**What is needed:** Word for word, repeat the records, leaving every picture behind.

**Extracted records:**
——
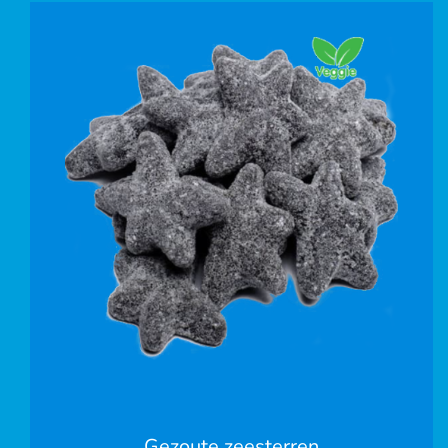
Gezoute zeesterren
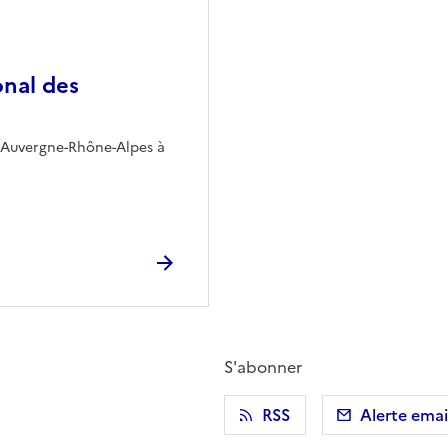
nal des
n Auvergne-Rhône-Alpes à
S'abonner
r)
 presse-papier
RSS
Alerte emai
——
**Reply to the task:**
Gezoute zeesterren
nal des
n Auvergne-Rhône-Alpes à
S'abonner
r)
 presse-papier
RSS
Alerte emai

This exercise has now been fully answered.